The defense ministries of the two neighbors signed a revised memorandum of understanding on the establishment of direct communication lines between their air forces and navies, according to the ministry.

Currently, Seoul and Beijing maintain three hotlines — one between their defense ministries, and two between their air forces and navies.

While the current lines are connected with China’s northern theater command, the new ones will be linked to its eastern theater command.

“(The new hotlines) will help enhance the communication between the South Korean and the Chinese military authorities, which is expected to prevent accidental clashes in the air and the sea and to bring trust one notch higher,” the ministry said in a statement. “The move will also help ease tensions and establish peace in the Korean Peninsula and the region.”

Chinese warplanes have often entered South Korea’s air defense identification zone (KADIZ), and the two sides have communicated on the matter through their military hotline.

On Tuesday, Seoul and Beijing also held the 19th round of working-level defense talks to explore ways to promote peace on the peninsula and boost the bilateral defense exchanges.

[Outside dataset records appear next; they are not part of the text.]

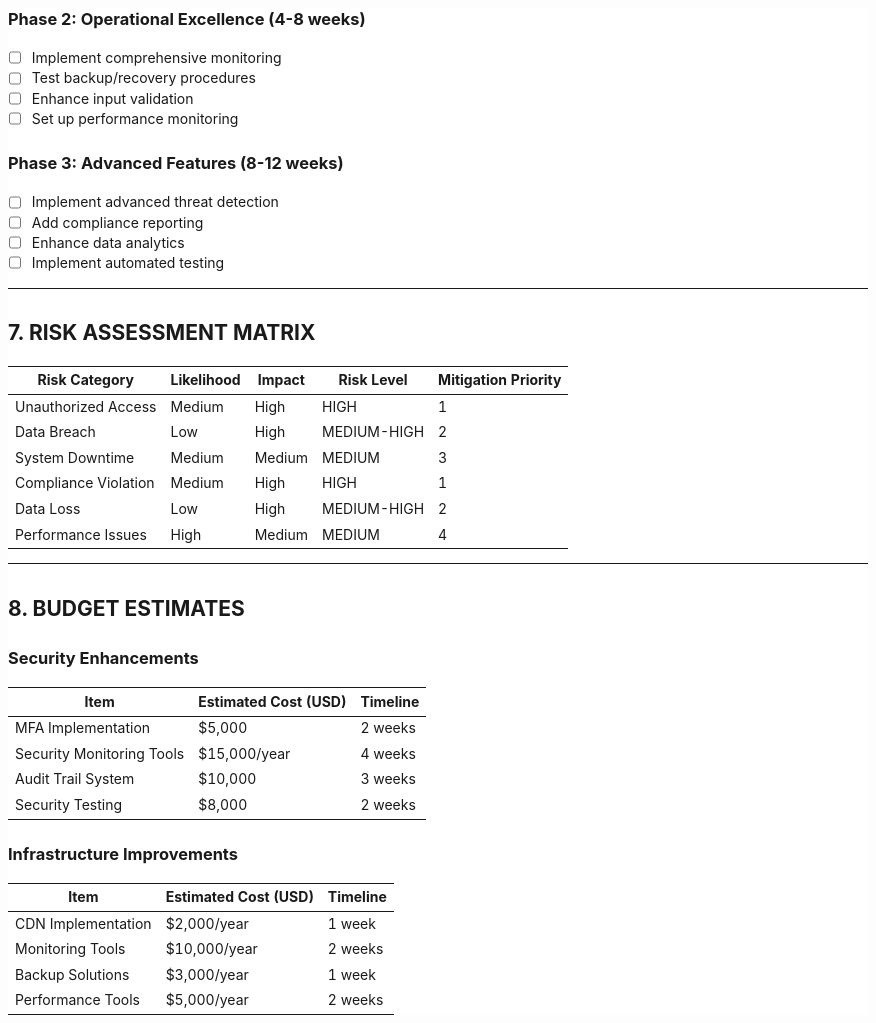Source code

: ### Phase 2: Operational Excellence (4-8 weeks)
- [ ] Implement comprehensive monitoring
- [ ] Test backup/recovery procedures
- [ ] Enhance input validation
- [ ] Set up performance monitoring

### Phase 3: Advanced Features (8-12 weeks)
- [ ] Implement advanced threat detection
- [ ] Add compliance reporting
- [ ] Enhance data analytics
- [ ] Implement automated testing

---

## 7. RISK ASSESSMENT MATRIX

| Risk Category | Likelihood | Impact | Risk Level | Mitigation Priority |
|---------------|------------|---------|------------|-------------------|
| Unauthorized Access | Medium | High | HIGH | 1 |
| Data Breach | Low | High | MEDIUM-HIGH | 2 |
| System Downtime | Medium | Medium | MEDIUM | 3 |
| Compliance Violation | Medium | High | HIGH | 1 |
| Data Loss | Low | High | MEDIUM-HIGH | 2 |
| Performance Issues | High | Medium | MEDIUM | 4 |

---

## 8. BUDGET ESTIMATES

### Security Enhancements
| Item | Estimated Cost (USD) | Timeline |
|------|---------------------|----------|
| MFA Implementation | $5,000 | 2 weeks |
| Security Monitoring Tools | $15,000/year | 4 weeks |
| Audit Trail System | $10,000 | 3 weeks |
| Security Testing | $8,000 | 2 weeks |

### Infrastructure Improvements
| Item | Estimated Cost (USD) | Timeline |
|------|---------------------|----------|
| CDN Implementation | $2,000/year | 1 week |
| Monitoring Tools | $10,000/year | 2 weeks |
| Backup Solutions | $3,000/year | 1 week |
| Performance Tools | $5,000/year | 2 weeks |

“The two nations exchanged their assessments of the recent security situation on the peninsula and issues of mutual interests, and agreed to make efforts together for the actual progress of the peace process,” the ministry said.

At the meeting, South Korea was represented by Kim Sang-jin, director general of international policy at the Ministry of National Defense, and China by Maj. Gen. Song Yanchao, deputy director of the Office for International Military Cooperation of China’s Ministry of National Defense.